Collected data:
________
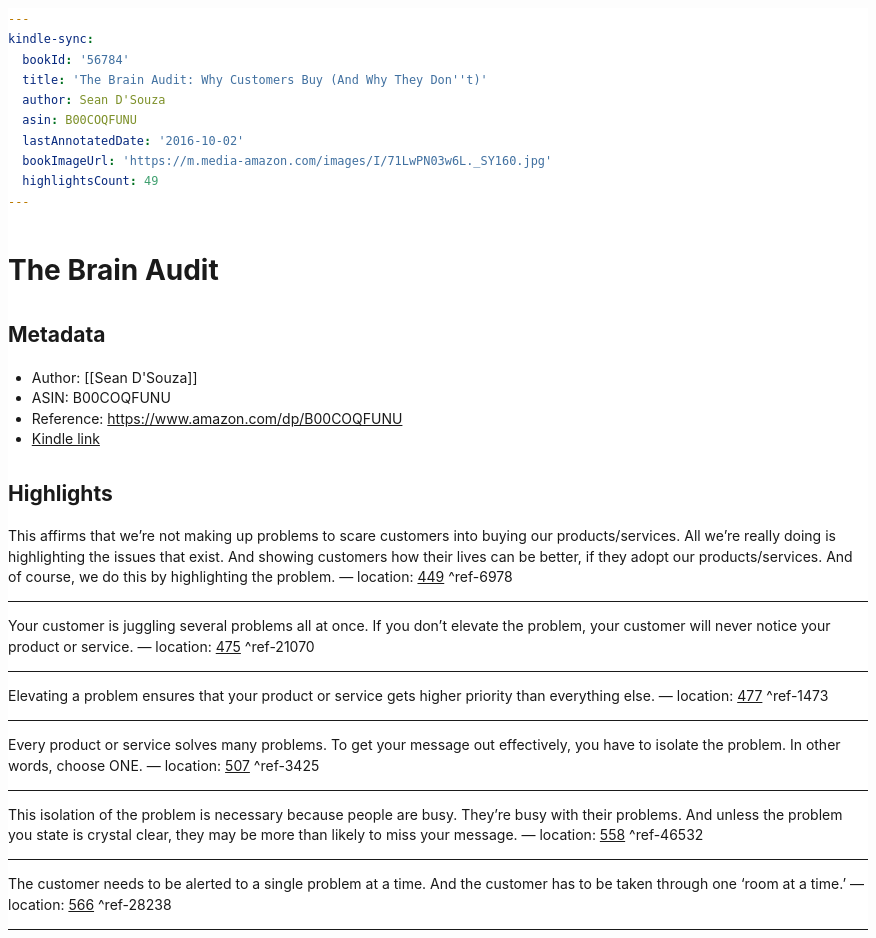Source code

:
 ```yaml
---
kindle-sync:
  bookId: '56784'
  title: 'The Brain Audit: Why Customers Buy (And Why They Don''t)'
  author: Sean D'Souza
  asin: B00COQFUNU
  lastAnnotatedDate: '2016-10-02'
  bookImageUrl: 'https://m.media-amazon.com/images/I/71LwPN03w6L._SY160.jpg'
  highlightsCount: 49
---
```

# The Brain Audit
## Metadata
* Author: [[Sean D'Souza]]
* ASIN: B00COQFUNU
* Reference: https://www.amazon.com/dp/B00COQFUNU
* [Kindle link](kindle://book?action=open&asin=B00COQFUNU)

## Highlights
This affirms that we’re not making up problems to scare customers into buying our products/services. All we’re really doing is highlighting the issues that exist. And showing customers how their lives can be better, if they adopt our products/services. And of course, we do this by highlighting the problem. — location: [449](kindle://book?action=open&asin=B00COQFUNU&location=449) ^ref-6978

---
Your customer is juggling several problems all at once. If you don’t elevate the problem, your customer will never notice your product or service. — location: [475](kindle://book?action=open&asin=B00COQFUNU&location=475) ^ref-21070

---
Elevating a problem ensures that your product or service gets higher priority than everything else. — location: [477](kindle://book?action=open&asin=B00COQFUNU&location=477) ^ref-1473

---
Every product or service solves many problems. To get your message out effectively, you have to isolate the problem. In other words, choose ONE. — location: [507](kindle://book?action=open&asin=B00COQFUNU&location=507) ^ref-3425

---
This isolation of the problem is necessary because people are busy. They’re busy with their problems. And unless the problem you state is crystal clear, they may be more than likely to miss your message. — location: [558](kindle://book?action=open&asin=B00COQFUNU&location=558) ^ref-46532

---
The customer needs to be alerted to a single problem at a time. And the customer has to be taken through one ‘room at a time.’ — location: [566](kindle://book?action=open&asin=B00COQFUNU&location=566) ^ref-28238

---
________
▶ Problem requirements
From the records above, return each line that includes "Audit".

▶ Your solution
  title: 'The Brain Audit: Why Customers Buy (And Why They Don''t)'
# The Brain Audit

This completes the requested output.